By then, the accused former senator – first among the major legislative figures to stand trial for their role in the Tennessee Waltz scandal – had constructed a persona more accessible and infinitely less threatening than the Buddha-like Mr. Big of Corruption the government had portrayed. Moreover, in his husbandly fumbling for the right number of years he’d been married (“I’m fixing to get killed”) to his shucksy acknowledgments of setbacks in an upward career curve that still came off as impressive, Dixon succeeded in appearing more palpably human than had the witnesses against him:

The mousey blabbermouth Barry Myers, the smugly arrogant Tim Willis, the dutiful state officials and FBI operatives – including faux “E-Cycle” executives Joe Carson and L.C. McNeil, who came off as austerely bureaucratic versions of the more flesh-and-blood characters the two agents had impersonated in the videos and audios. (McNeil’s morphing from an expansive Good-Time Charlie into the former ministerial student and sober Straight Arrow of his on-stand resume was especially jolting.)
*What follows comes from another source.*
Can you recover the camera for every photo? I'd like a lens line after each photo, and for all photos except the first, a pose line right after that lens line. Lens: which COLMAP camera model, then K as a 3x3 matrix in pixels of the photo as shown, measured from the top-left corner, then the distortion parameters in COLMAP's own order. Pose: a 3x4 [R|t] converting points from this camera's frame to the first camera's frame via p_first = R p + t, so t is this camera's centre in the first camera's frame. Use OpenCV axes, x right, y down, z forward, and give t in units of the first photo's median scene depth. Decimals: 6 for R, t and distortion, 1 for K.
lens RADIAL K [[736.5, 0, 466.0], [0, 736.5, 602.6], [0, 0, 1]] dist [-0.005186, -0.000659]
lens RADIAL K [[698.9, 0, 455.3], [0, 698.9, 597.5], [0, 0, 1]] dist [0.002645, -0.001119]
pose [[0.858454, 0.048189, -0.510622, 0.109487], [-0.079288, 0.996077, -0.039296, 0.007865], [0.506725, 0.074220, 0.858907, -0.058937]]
To be sure, Dixon’s recasting of himself as the hero of the play, not its villain, was a big-time presumption – not to mention the longest kind of long-odds gamble. But its sincerity content matched up favorably with the preposterous straight-faced assertions of noble motivation professed from the stand by former acolyte Myers (“I’m his boy, his bagman,” had been his self-description to McNeil) and consultant-gone-wrong Willis, impressed into service by the FBI (with a lucrative “Personal Services Contract,” no less!) after being nailed for scams in Mississippi and with the Juvenile Court clerk’s office in Memphis.
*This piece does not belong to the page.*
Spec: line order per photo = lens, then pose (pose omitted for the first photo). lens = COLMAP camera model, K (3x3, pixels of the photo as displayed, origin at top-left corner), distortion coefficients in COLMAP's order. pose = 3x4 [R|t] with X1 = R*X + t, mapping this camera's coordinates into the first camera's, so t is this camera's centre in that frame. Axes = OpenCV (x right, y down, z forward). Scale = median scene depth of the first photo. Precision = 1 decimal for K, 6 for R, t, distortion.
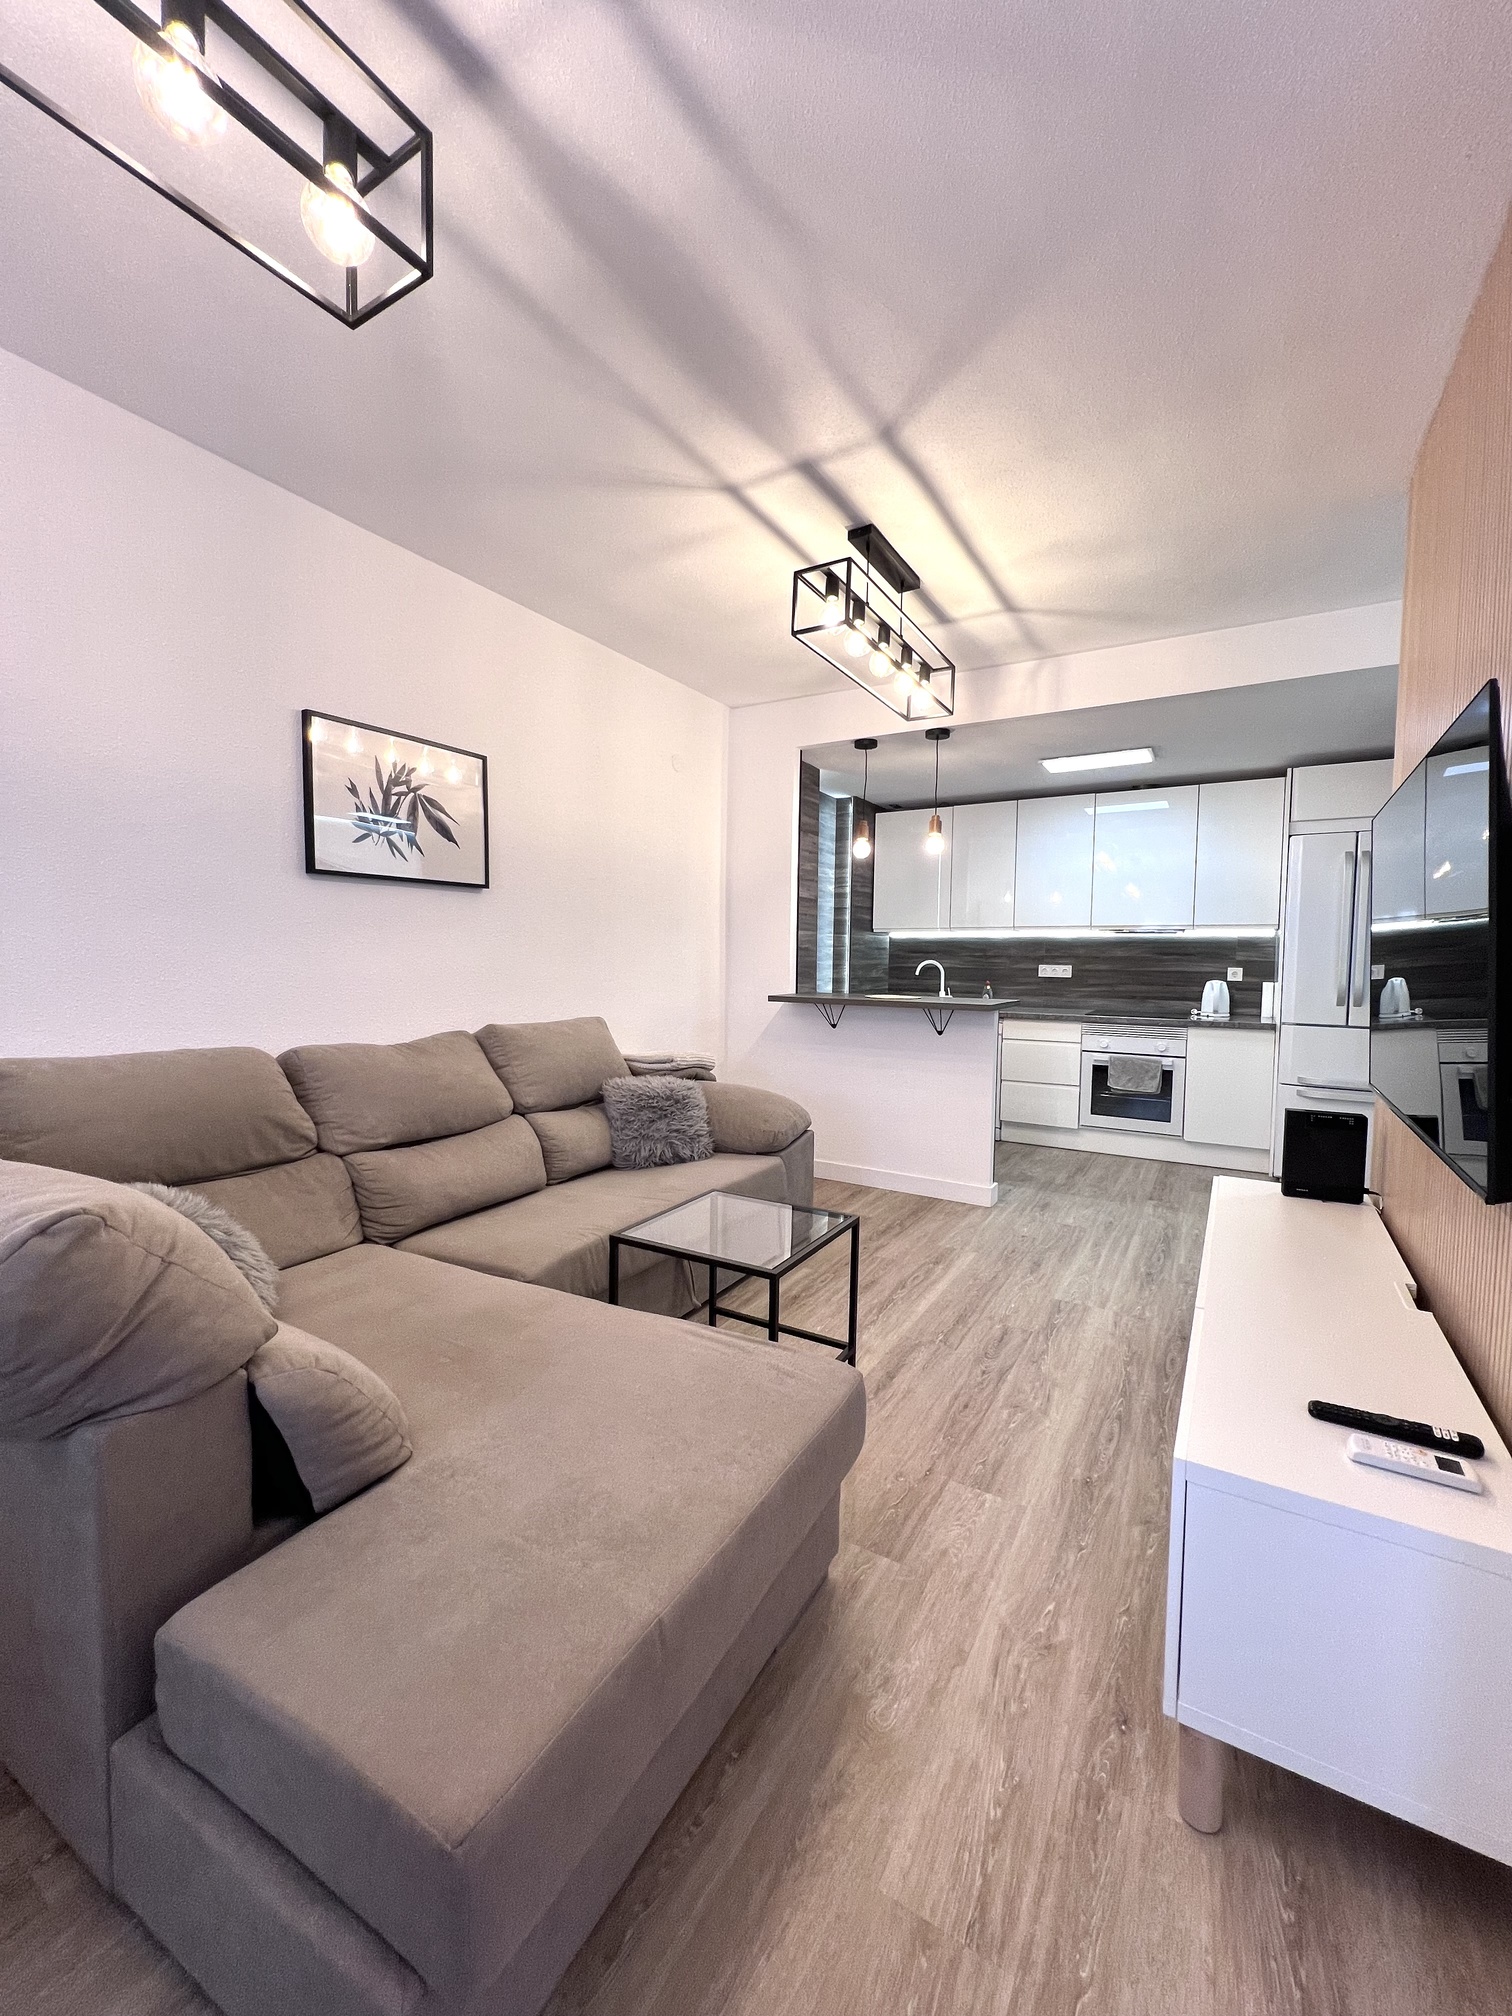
lens RADIAL K [[809.6, 0, 758.2], [0, 809.6, 1003.4], [0, 0, 1]] dist [-0.001185, -0.000069]
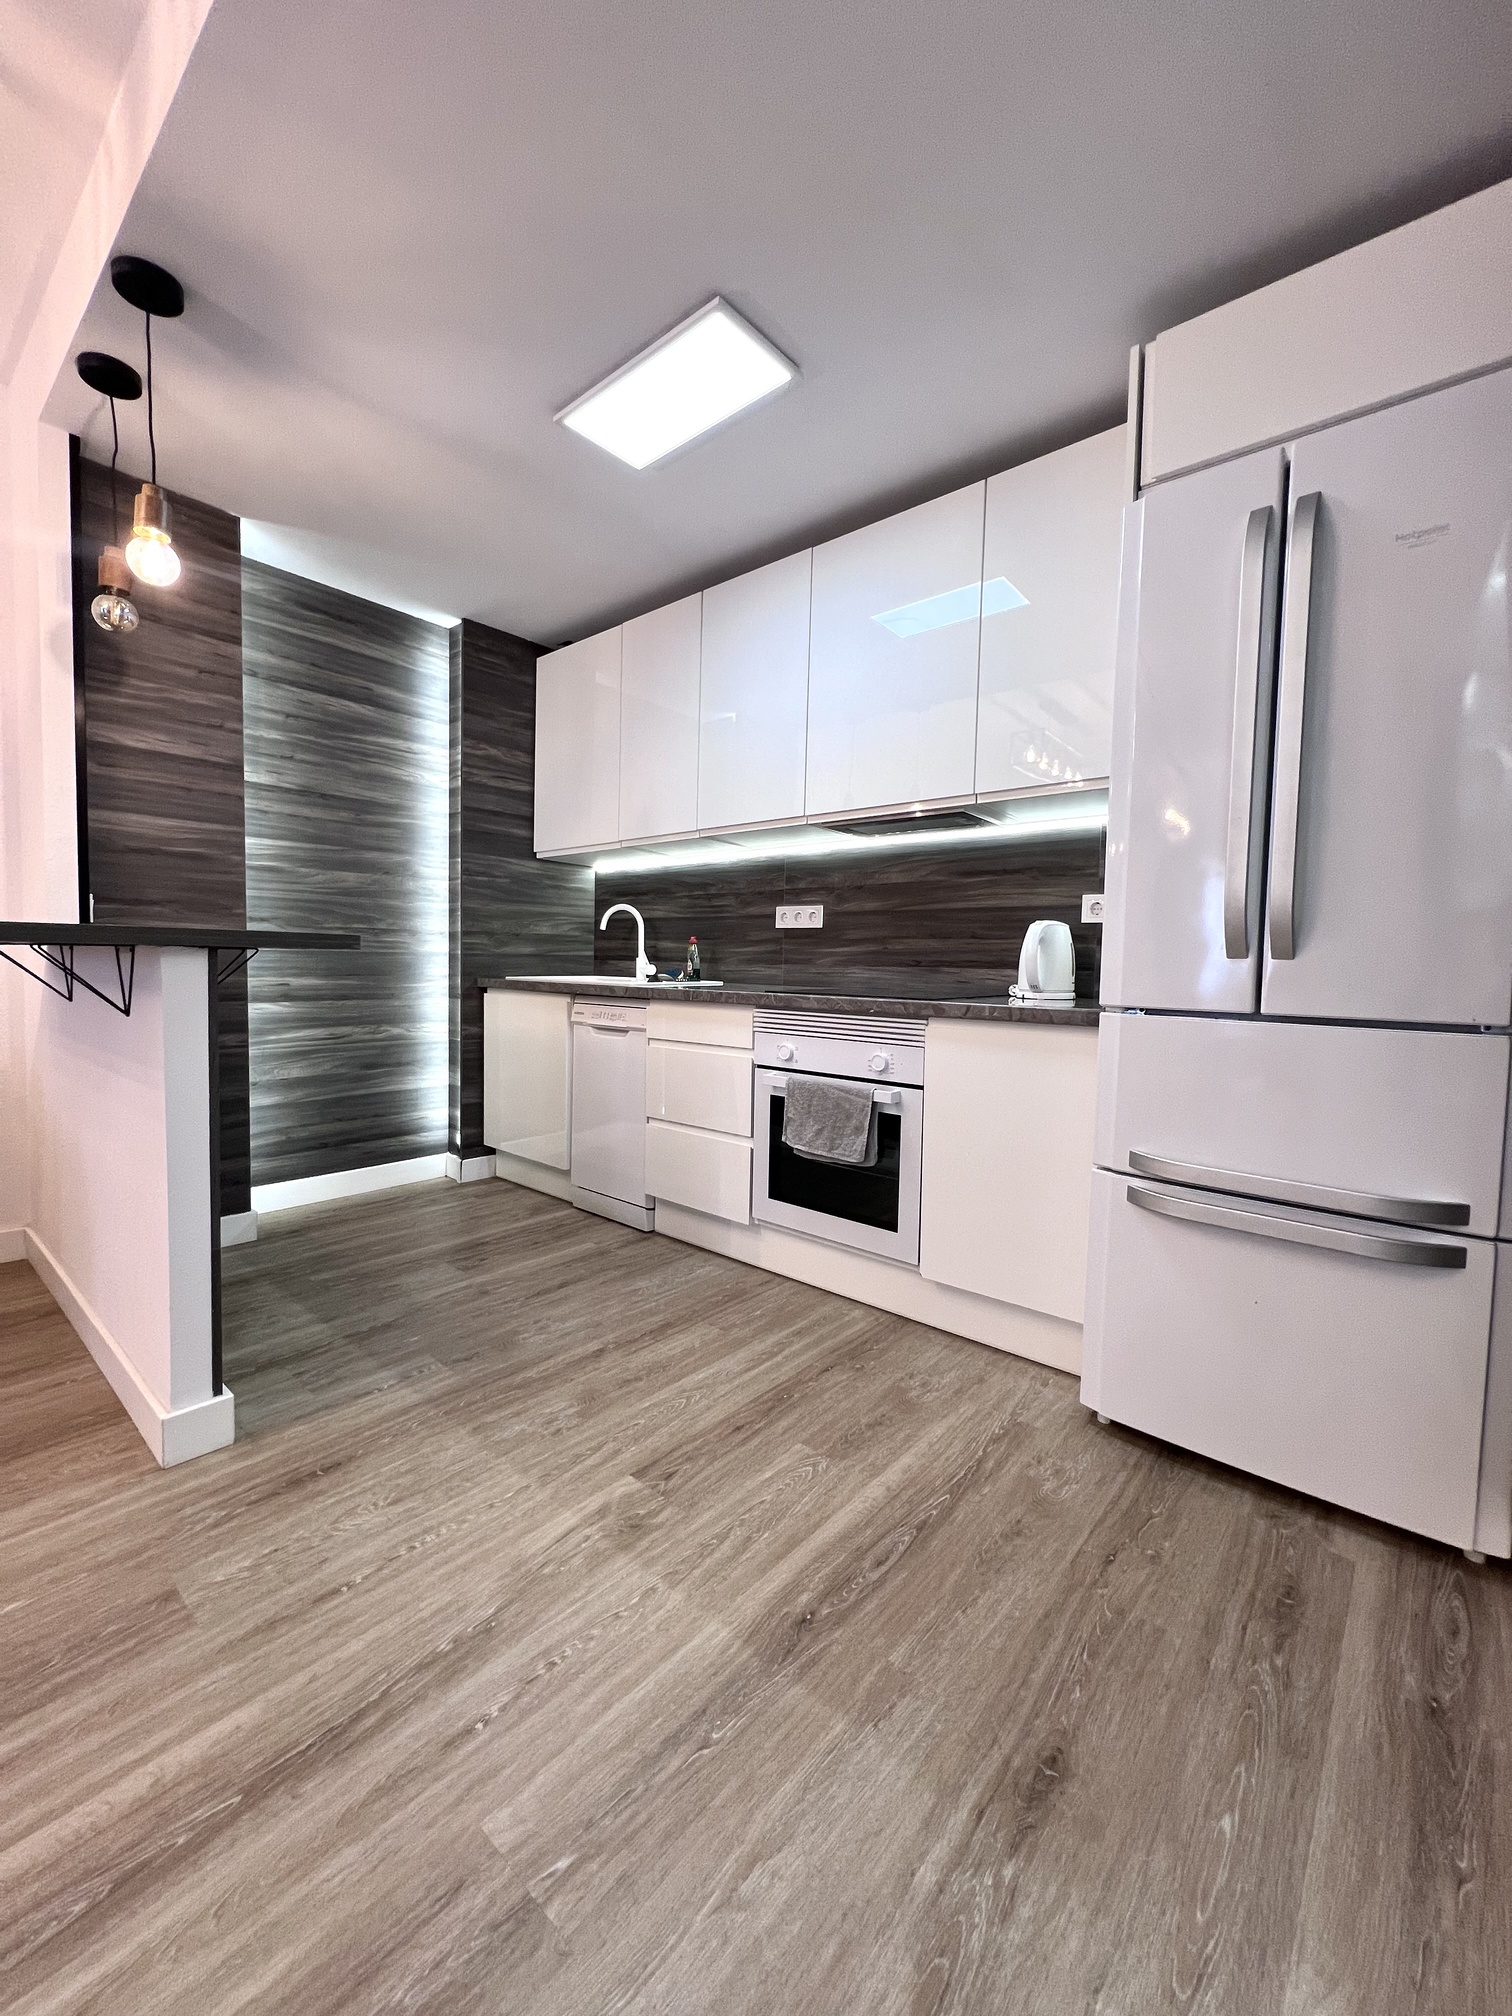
lens RADIAL K [[809.6, 0, 763.6], [0, 809.6, 1008.3], [0, 0, 1]] dist [-0.001185, -0.000069]
pose [[0.985789, 0.014654, -0.167347, 0.488681], [-0.015444, 0.999875, -0.003417, 0.025527], [0.167276, 0.005953, 0.985892, 0.524994]]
Both Myers and Willis said they were testifying in order to “do the right thing,” not to curry favor with the authorities. Right.

Still, compared to his de facto role model, former congressman Harold Ford Sr., whose focused and persuasive testimony from the stand was the decisive weapon in Ford’s 1993 acquittal on federal bank fraud charges, Dixon is up against it

Not that Ford’s attorney in 1993, William McDaniels, had been mesmeric (that quality was better fulfilled by other attorneys representing other defendants in the case), but the high-priced Washingtonian had exuded an unmistakable aura of competence. Maybe there is method to the maddening aimlessness of Garrett’s cross-examinations but, with the exception of his giving Dixon a long leash to describe himself on Monday, Garrett has done little more so far than give prosecutor Tim DiScenza a peptically challenged look and cause the remarkably patient Judge McCalla to keep saying “Sustained.”

And in 1993 there were no telltale videos, grainy or otherwise, linking the former Memphis congressman to any of the felonies he was accused of.

Parenthesis: For many years, Dixon was to Ford as Myers was to Dixon. In fact, Dixon’s place in a Ford-centered network juxtaposed to the rival network of Memphis Mayor Willie Herenton is a theme not yet fully activated – but capable of becoming so in the rest of this trial and in trials to come.

There’s a lot at stake – political as well as legal – in the outcome of the current trial. And, though the preponderance of the evidence seems to weigh heavily against Dixon, the portly former Army captain seems determined – and maybe even capable – of making a fight of it. We may know the result by the weekend.